### Data lines
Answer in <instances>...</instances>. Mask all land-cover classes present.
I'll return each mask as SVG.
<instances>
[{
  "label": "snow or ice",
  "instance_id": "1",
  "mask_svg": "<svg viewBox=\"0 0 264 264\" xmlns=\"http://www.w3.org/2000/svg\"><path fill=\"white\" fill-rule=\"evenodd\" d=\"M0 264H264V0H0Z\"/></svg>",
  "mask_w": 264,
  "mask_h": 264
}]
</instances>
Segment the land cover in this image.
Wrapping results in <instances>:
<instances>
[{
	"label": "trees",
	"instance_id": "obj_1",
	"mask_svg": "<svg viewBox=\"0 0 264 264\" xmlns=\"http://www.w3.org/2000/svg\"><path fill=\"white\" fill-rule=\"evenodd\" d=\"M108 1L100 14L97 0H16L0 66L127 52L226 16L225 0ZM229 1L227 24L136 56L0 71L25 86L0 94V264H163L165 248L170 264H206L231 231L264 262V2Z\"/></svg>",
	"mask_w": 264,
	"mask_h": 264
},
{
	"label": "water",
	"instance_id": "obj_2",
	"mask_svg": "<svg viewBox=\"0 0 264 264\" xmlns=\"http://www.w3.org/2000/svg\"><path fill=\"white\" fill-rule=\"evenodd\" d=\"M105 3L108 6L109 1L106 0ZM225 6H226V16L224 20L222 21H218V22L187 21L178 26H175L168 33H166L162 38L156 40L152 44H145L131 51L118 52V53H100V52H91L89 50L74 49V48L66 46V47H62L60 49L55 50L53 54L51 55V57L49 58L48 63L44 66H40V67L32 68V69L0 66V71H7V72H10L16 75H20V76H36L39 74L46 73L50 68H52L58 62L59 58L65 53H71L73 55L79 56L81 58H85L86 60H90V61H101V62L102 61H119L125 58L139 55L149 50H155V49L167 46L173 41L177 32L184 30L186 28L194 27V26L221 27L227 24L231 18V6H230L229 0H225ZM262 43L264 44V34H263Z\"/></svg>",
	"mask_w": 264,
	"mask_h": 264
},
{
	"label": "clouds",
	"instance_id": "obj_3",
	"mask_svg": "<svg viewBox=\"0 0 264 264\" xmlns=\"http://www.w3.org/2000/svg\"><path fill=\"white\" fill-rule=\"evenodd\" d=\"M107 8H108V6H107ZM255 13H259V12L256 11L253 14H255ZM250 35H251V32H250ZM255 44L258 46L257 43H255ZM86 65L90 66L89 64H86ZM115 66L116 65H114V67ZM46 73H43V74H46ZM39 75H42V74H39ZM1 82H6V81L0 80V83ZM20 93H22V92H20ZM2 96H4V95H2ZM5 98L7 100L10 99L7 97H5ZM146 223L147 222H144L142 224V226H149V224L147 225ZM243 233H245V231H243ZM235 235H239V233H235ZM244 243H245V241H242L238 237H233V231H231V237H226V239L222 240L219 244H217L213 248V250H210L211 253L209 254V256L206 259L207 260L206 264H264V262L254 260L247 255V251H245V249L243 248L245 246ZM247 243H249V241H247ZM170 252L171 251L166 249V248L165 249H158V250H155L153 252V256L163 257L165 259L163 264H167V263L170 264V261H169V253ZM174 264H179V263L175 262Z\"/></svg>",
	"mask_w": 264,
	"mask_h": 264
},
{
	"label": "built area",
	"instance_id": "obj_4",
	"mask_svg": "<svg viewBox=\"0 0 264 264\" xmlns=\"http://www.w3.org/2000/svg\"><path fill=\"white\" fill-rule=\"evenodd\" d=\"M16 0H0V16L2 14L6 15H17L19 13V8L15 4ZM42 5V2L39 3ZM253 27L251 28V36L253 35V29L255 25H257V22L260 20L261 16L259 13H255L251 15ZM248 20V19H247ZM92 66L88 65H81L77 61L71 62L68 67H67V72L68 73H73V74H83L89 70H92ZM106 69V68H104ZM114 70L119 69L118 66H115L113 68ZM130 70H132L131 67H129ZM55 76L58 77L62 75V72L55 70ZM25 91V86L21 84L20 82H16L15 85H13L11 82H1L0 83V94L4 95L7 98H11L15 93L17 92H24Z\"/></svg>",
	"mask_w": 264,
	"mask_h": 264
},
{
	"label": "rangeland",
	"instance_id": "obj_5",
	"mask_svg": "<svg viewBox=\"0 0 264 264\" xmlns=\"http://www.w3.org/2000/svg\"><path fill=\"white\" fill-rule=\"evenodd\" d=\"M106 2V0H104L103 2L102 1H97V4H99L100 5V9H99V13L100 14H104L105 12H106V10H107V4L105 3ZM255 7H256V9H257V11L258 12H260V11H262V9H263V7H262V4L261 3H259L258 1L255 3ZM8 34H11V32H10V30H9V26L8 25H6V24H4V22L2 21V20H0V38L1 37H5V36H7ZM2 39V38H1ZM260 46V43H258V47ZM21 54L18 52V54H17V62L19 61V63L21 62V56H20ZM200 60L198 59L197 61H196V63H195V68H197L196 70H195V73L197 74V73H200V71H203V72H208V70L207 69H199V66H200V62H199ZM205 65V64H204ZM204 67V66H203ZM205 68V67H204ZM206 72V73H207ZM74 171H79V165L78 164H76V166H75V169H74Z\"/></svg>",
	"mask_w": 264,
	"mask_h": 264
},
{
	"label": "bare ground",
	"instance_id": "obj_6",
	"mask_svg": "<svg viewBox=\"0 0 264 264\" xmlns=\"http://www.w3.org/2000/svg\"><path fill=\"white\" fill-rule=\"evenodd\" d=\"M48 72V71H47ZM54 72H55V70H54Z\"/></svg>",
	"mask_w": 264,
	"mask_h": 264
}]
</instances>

### Requirements
Please reproduce every line of the material word for word.

### Solution to this exercise
Answer in <instances>...</instances>. Mask all land-cover classes present.
I'll return each mask as SVG.
<instances>
[{
  "label": "snow or ice",
  "instance_id": "1",
  "mask_svg": "<svg viewBox=\"0 0 264 264\" xmlns=\"http://www.w3.org/2000/svg\"><path fill=\"white\" fill-rule=\"evenodd\" d=\"M0 264H264V0H0Z\"/></svg>",
  "mask_w": 264,
  "mask_h": 264
}]
</instances>
Segment the land cover in this image.
Wrapping results in <instances>:
<instances>
[{
	"label": "trees",
	"instance_id": "obj_1",
	"mask_svg": "<svg viewBox=\"0 0 264 264\" xmlns=\"http://www.w3.org/2000/svg\"><path fill=\"white\" fill-rule=\"evenodd\" d=\"M108 1L100 14L97 0H16L0 66L127 52L226 16L225 0ZM229 1L227 24L136 56L0 71L25 86L0 94V264H163L165 248L170 264H206L231 231L264 262V2Z\"/></svg>",
	"mask_w": 264,
	"mask_h": 264
},
{
	"label": "water",
	"instance_id": "obj_2",
	"mask_svg": "<svg viewBox=\"0 0 264 264\" xmlns=\"http://www.w3.org/2000/svg\"><path fill=\"white\" fill-rule=\"evenodd\" d=\"M105 3L108 6L109 1L106 0ZM225 6H226V16L224 20L222 21H218V22L187 21L178 26H175L168 33H166L162 38L156 40L152 44H145L131 51L118 52V53H100V52H91L89 50L74 49V48L66 46V47H62L60 49L55 50L53 54L51 55V57L49 58L48 63L44 66H40V67L32 68V69L0 66V71H7V72H10L16 75H20V76H36L39 74L46 73L50 68H52L58 62L59 58L65 53H71L73 55L79 56L81 58H85L86 60H90V61H101V62L102 61H119L125 58L139 55L149 50H155V49L167 46L173 41L177 32L184 30L186 28L194 27V26L221 27L227 24L231 18V6H230L229 0H225ZM262 43L264 44V34H263Z\"/></svg>",
	"mask_w": 264,
	"mask_h": 264
},
{
	"label": "clouds",
	"instance_id": "obj_3",
	"mask_svg": "<svg viewBox=\"0 0 264 264\" xmlns=\"http://www.w3.org/2000/svg\"><path fill=\"white\" fill-rule=\"evenodd\" d=\"M107 8H108V6H107ZM255 13H259V12L256 11L253 14H255ZM250 35H251V32H250ZM255 44L258 46L257 43H255ZM86 65L90 66L89 64H86ZM115 66L116 65H114V67ZM46 73H43V74H46ZM39 75H42V74H39ZM1 82H6V81L0 80V83ZM20 93H22V92H20ZM2 96H4V95H2ZM5 98L7 100L10 99L7 97H5ZM146 223L147 222H144L142 224V226H149V224L147 225ZM243 233H245V231H243ZM235 235H239V233H235ZM244 243H245V241H242L238 237H233V231H231V237H226V239L222 240L219 244H217L213 248V250H210L211 253L209 254V256L206 259L207 260L206 264H264V262L254 260L247 255V251H245V249L243 248L245 246ZM247 243H249V241H247ZM170 252L171 251L166 249V248L165 249H158V250H155L153 252V256L163 257L165 259L163 264H167V263L170 264V261H169V253ZM174 264H179V263L175 262Z\"/></svg>",
	"mask_w": 264,
	"mask_h": 264
},
{
	"label": "built area",
	"instance_id": "obj_4",
	"mask_svg": "<svg viewBox=\"0 0 264 264\" xmlns=\"http://www.w3.org/2000/svg\"><path fill=\"white\" fill-rule=\"evenodd\" d=\"M16 0H0V16L2 14L6 15H17L19 13V8L15 4ZM42 5V2L39 3ZM253 27L251 28V36L253 35V29L255 25H257V22L260 20L261 16L259 13H255L251 15ZM248 20V19H247ZM92 66L88 65H81L77 61L71 62L68 67H67V72L68 73H73V74H83L89 70H92ZM106 69V68H104ZM114 70L119 69L118 66H115L113 68ZM130 70H132L131 67H129ZM55 76L58 77L62 75V72L55 70ZM25 91V86L21 84L20 82H16L15 85H13L11 82H1L0 83V94L4 95L7 98H11L15 93L17 92H24Z\"/></svg>",
	"mask_w": 264,
	"mask_h": 264
},
{
	"label": "rangeland",
	"instance_id": "obj_5",
	"mask_svg": "<svg viewBox=\"0 0 264 264\" xmlns=\"http://www.w3.org/2000/svg\"><path fill=\"white\" fill-rule=\"evenodd\" d=\"M106 2V0H104L103 2L102 1H97V4H99L100 5V9H99V13L100 14H104L105 12H106V10H107V4L105 3ZM255 7H256V9H257V11L258 12H260V11H262V9H263V7H262V4L261 3H259L258 1L255 3ZM8 34H11V32H10V30H9V26L8 25H6V24H4V22L2 21V20H0V38L1 37H5V36H7ZM2 39V38H1ZM260 46V43H258V47ZM21 54L18 52V54H17V62L19 61V63L21 62V56H20ZM200 60L198 59L197 61H196V63H195V68H197L196 70H195V73L197 74V73H200V71H203V72H208V70L207 69H199V66H200V62H199ZM205 65V64H204ZM204 67V66H203ZM205 68V67H204ZM206 72V73H207ZM74 171H79V165L78 164H76V166H75V169H74Z\"/></svg>",
	"mask_w": 264,
	"mask_h": 264
},
{
	"label": "bare ground",
	"instance_id": "obj_6",
	"mask_svg": "<svg viewBox=\"0 0 264 264\" xmlns=\"http://www.w3.org/2000/svg\"><path fill=\"white\" fill-rule=\"evenodd\" d=\"M48 72V71H47ZM54 72H55V70H54Z\"/></svg>",
	"mask_w": 264,
	"mask_h": 264
}]
</instances>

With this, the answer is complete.